**Problem:**
Rewrite the lines below, replacing each "chart" with "graph" and leaving everything else unchanged.

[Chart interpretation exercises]
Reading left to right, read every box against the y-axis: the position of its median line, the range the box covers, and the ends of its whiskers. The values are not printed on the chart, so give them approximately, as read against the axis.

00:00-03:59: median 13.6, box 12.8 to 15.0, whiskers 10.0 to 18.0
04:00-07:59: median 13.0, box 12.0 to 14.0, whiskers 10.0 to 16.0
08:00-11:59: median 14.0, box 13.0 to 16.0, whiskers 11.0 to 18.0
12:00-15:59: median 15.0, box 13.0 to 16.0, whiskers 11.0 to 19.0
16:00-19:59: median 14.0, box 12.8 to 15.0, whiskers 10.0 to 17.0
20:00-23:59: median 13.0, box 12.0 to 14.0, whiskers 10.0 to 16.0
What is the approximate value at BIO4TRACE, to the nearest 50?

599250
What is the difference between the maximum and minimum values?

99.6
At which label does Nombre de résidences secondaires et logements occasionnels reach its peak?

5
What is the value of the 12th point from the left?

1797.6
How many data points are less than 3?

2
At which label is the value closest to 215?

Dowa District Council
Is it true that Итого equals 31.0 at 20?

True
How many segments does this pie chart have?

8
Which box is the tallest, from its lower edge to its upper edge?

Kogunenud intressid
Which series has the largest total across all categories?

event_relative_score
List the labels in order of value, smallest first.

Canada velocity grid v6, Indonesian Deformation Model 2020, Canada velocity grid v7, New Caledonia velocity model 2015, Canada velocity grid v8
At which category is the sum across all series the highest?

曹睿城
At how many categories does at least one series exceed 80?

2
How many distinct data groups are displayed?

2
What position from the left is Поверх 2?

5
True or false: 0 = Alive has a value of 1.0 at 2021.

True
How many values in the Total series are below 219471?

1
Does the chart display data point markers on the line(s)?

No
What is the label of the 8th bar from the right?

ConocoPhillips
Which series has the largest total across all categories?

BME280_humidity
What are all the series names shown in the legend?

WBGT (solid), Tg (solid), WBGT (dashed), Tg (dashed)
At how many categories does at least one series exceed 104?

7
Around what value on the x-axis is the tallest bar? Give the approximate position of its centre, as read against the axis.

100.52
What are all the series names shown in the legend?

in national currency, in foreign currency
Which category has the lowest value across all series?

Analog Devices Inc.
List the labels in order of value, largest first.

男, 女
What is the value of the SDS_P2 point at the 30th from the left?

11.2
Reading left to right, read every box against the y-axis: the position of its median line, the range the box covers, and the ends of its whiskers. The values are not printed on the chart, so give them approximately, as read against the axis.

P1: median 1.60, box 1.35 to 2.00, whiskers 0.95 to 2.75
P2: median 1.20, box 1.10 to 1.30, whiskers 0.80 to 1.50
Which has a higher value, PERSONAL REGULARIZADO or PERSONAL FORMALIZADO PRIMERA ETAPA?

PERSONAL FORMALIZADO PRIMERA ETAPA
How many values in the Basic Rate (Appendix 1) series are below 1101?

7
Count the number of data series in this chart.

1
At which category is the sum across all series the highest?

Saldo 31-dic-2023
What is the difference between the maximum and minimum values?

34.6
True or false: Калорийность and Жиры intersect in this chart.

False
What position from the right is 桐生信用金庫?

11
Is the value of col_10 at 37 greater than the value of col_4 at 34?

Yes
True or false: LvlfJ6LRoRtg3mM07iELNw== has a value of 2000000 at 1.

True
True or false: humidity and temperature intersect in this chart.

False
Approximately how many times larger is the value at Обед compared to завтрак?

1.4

**Your solution:**
Reading left to right, read every box against the y-axis: the position of its median line, the range the box covers, and the ends of its whiskers. The values are not printed on the graph, so give them approximately, as read against the axis.

00:00-03:59: median 13.6, box 12.8 to 15.0, whiskers 10.0 to 18.0
04:00-07:59: median 13.0, box 12.0 to 14.0, whiskers 10.0 to 16.0
08:00-11:59: median 14.0, box 13.0 to 16.0, whiskers 11.0 to 18.0
12:00-15:59: median 15.0, box 13.0 to 16.0, whiskers 11.0 to 19.0
16:00-19:59: median 14.0, box 12.8 to 15.0, whiskers 10.0 to 17.0
20:00-23:59: median 13.0, box 12.0 to 14.0, whiskers 10.0 to 16.0
What is the approximate value at BIO4TRACE, to the nearest 50?

599250
What is the difference between the maximum and minimum values?

99.6
At which label does Nombre de résidences secondaires et logements occasionnels reach its peak?

5
What is the value of the 12th point from the left?

1797.6
How many data points are less than 3?

2
At which label is the value closest to 215?

Dowa District Council
Is it true that Итого equals 31.0 at 20?

True
How many segments does this pie graph have?

8
Which box is the tallest, from its lower edge to its upper edge?

Kogunenud intressid
Which series has the largest total across all categories?

event_relative_score
List the labels in order of value, smallest first.

Canada velocity grid v6, Indonesian Deformation Model 2020, Canada velocity grid v7, New Caledonia velocity model 2015, Canada velocity grid v8
At which category is the sum across all series the highest?

曹睿城
At how many categories does at least one series exceed 80?

2
How many distinct data groups are displayed?

2
What position from the left is Поверх 2?

5
True or false: 0 = Alive has a value of 1.0 at 2021.

True
How many values in the Total series are below 219471?

1
Does the graph display data point markers on the line(s)?

No
What is the label of the 8th bar from the right?

ConocoPhillips
Which series has the largest total across all categories?

BME280_humidity
What are all the series names shown in the legend?

WBGT (solid), Tg (solid), WBGT (dashed), Tg (dashed)
At how many categories does at least one series exceed 104?

7
Around what value on the x-axis is the tallest bar? Give the approximate position of its centre, as read against the axis.

100.52
What are all the series names shown in the legend?

in national currency, in foreign currency
Which category has the lowest value across all series?

Analog Devices Inc.
List the labels in order of value, largest first.

男, 女
What is the value of the SDS_P2 point at the 30th from the left?

11.2
Reading left to right, read every box against the y-axis: the position of its median line, the range the box covers, and the ends of its whiskers. The values are not printed on the graph, so give them approximately, as read against the axis.

P1: median 1.60, box 1.35 to 2.00, whiskers 0.95 to 2.75
P2: median 1.20, box 1.10 to 1.30, whiskers 0.80 to 1.50
Which has a higher value, PERSONAL REGULARIZADO or PERSONAL FORMALIZADO PRIMERA ETAPA?

PERSONAL FORMALIZADO PRIMERA ETAPA
How many values in the Basic Rate (Appendix 1) series are below 1101?

7
Count the number of data series in this graph.

1
At which category is the sum across all series the highest?

Saldo 31-dic-2023
What is the difference between the maximum and minimum values?

34.6
True or false: Калорийность and Жиры intersect in this graph.

False
What position from the right is 桐生信用金庫?

11
Is the value of col_10 at 37 greater than the value of col_4 at 34?

Yes
True or false: LvlfJ6LRoRtg3mM07iELNw== has a value of 2000000 at 1.

True
True or false: humidity and temperature intersect in this graph.

False
Approximately how many times larger is the value at Обед compared to завтрак?

1.4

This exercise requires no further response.